The Manichean picture conveyed by the media was of a benevolent, democratic, peace-loving nation brutally attacked by insane, evil terrorists who hate the United States for its freedoms and affluent way of life. Thus the only option was for the United States to immediately increase its military and covert forces, locate the surviving culprits and exterminate them; then prepare for a long-term war to root out and destroy the global terrorist cancer. Those who do not aid the U.S. campaign for justice—domestically as well as internationally—are to be regarded as accomplices who may well suffer a similar fate.

No skepticism was showed toward U.S. military, political and economic interests that might benefit from militarism and war. No hard questioning demanded evidence that the proposed war might actually reduce terrorism or bring justice to the terrorists responsible for the September 11 attacks. Those concerns, which would be applied to any other government that proposed to direct a world war, were avoided by the mainstream press. It looked suspiciously similar to the press coverage one would expect in an authoritarian society.

U.S. media corporations exist within an institutional context that makes support for U.S. military natural. Indeed, the U.S. government is the primary advocate for the global media firms when trade deals and intellectual property agreements are being negotiated. Coincidentally, at the very moment the corporate broadcasters were singing the praises of “America’s New War,” their lobbyists appeared before the Federal Communications Commission seeking radical relaxation of ownership regulations for broadcasting, newspaper and cable companies.

The current war may be the most serious global political crisis in decades.
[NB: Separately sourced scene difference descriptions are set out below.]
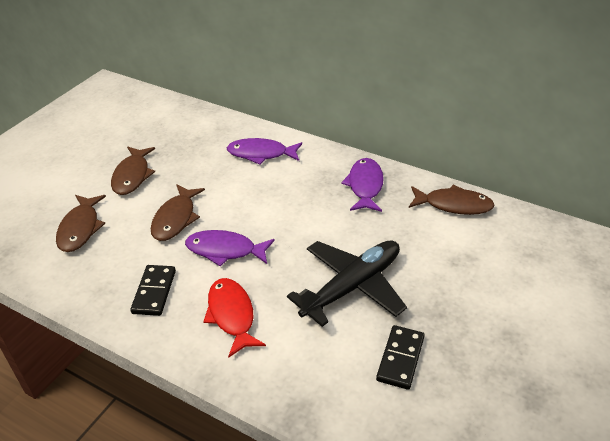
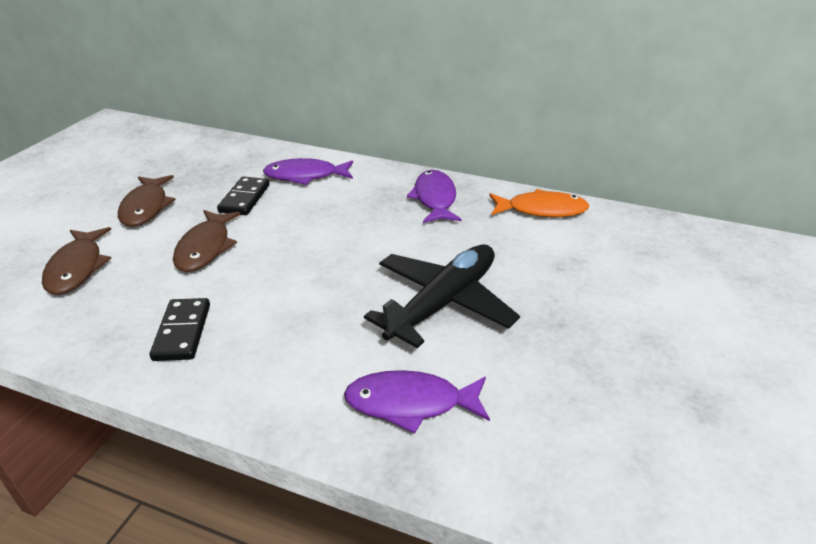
camera: 10 degrees left, 5 degrees down
(225, 250) = (273, 277): purple fish -> purple fish (410, 403)
(232, 315) = (292, 350): red fish -> none
(400, 358) = (524, 379): black domino -> black domino (244, 198)
(453, 205) = (542, 210): brown fish -> orange fish

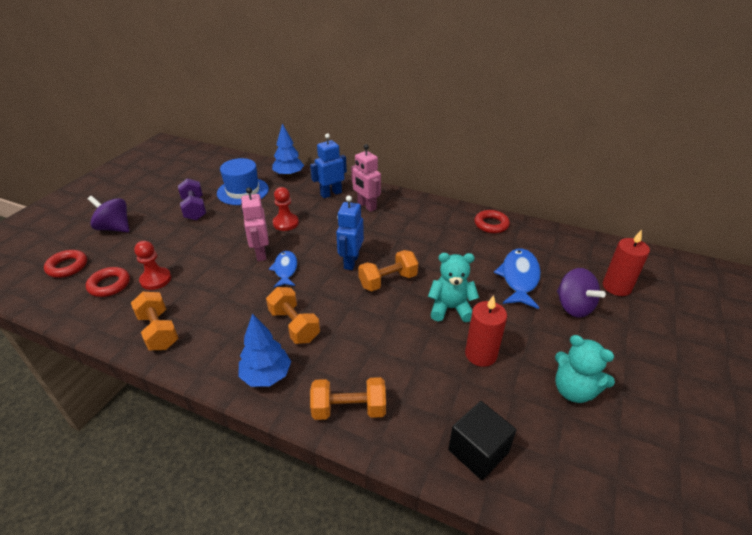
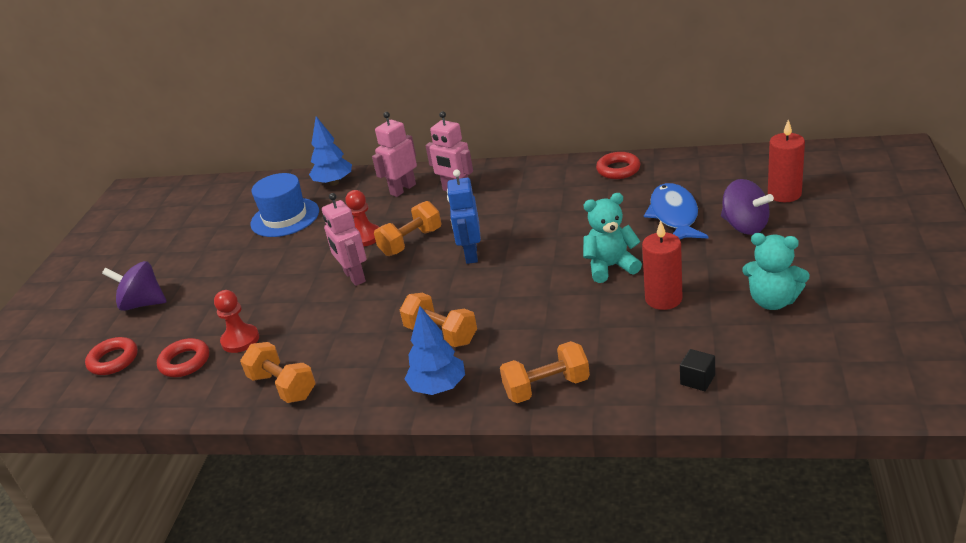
camera: 10 degrees left, 5 degrees down
(194, 209) = (234, 254): purple dumbbell -> none
(285, 269) = (396, 284): blue fish -> none
(331, 194) = (403, 189): blue robot -> pink robot
(388, 281) = (525, 261): orange dumbbell -> orange dumbbell (411, 242)
(478, 451) = (697, 380): black cube -> black cube, size x0.57

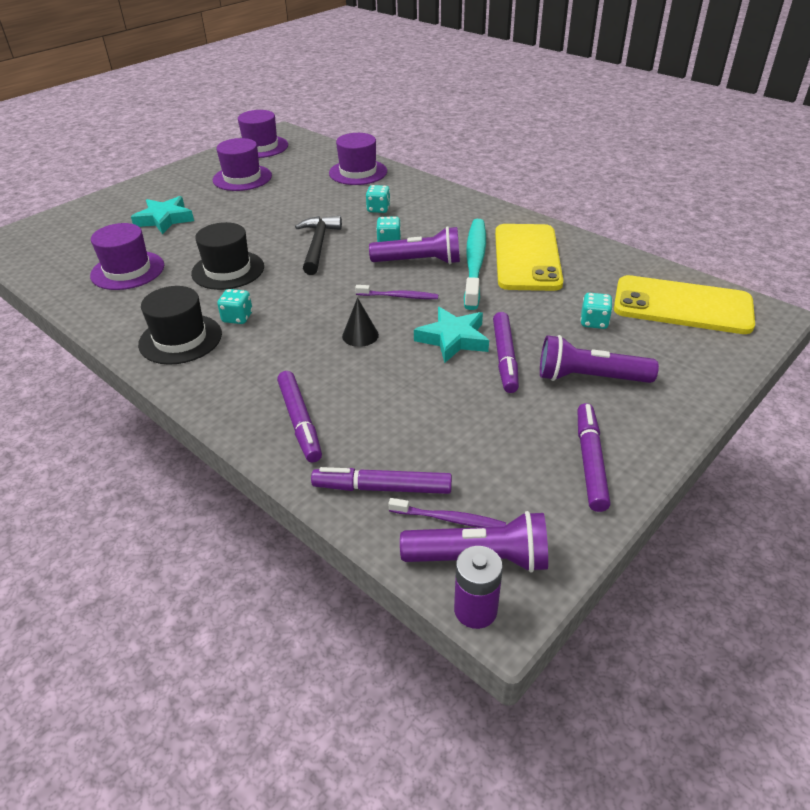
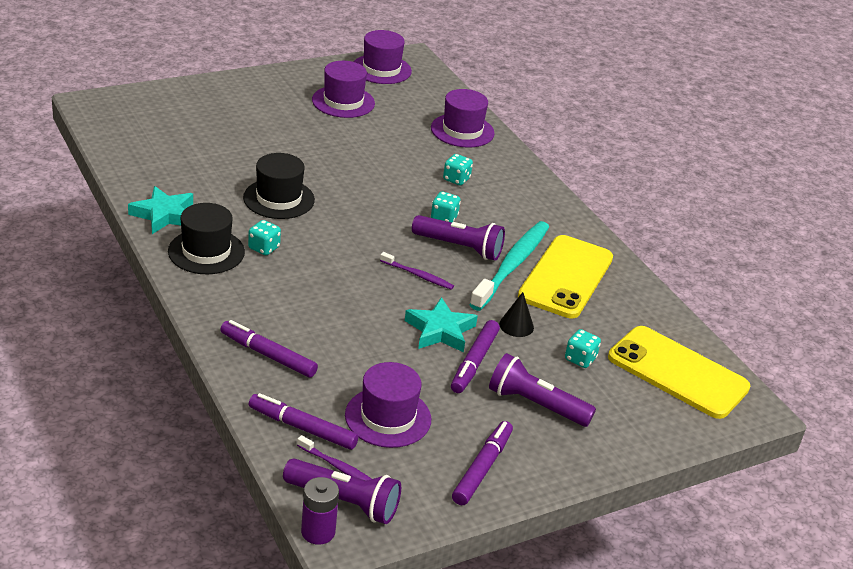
camera: 15 degrees right, 5 degrees down
(127, 270) = (190, 170): purple hat -> purple hat (388, 417)
(164, 219) = (247, 126): turquoise star -> turquoise star (164, 215)
(300, 421) = (268, 355): purple marker -> purple marker turned 120 degrees clockwise
(318, 245) = (374, 200): black hammer -> none
(360, 335) = (360, 300): black cone -> black cone (516, 325)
The need for viable democratic journalism has never been greater, and the performance of the mainstream news media has fallen far short of that goal. In this moment of darkness, our need for In These Times has never been greater.

After 25 years of feisty independent journalism, In These Times may finally be on the verge of the times for which it was intended. As the events of the next several years unfold, we are all going to be fortunate and thankful for the long and rich path In These Times has traveled, and all the hard lessons it has learned. It will serve us well in the coming struggle to radically transform this nation and the world. We should hope that someday In These Times will be regarded as having been 25 years ahead of its time.

Robert W. McChesney, a member of the In These Times board of directors, is a professor of communications at the University of Illinois at Urbana-Champaign and co-editor of Monthly Review. He is the author, most recently, of Rich Media, Poor Democracy: Communication Politics in Dubious Times. A longer version of this essay will appear in Appeal to Reason: The First 25 Years of In These Times (Seven Stories Press).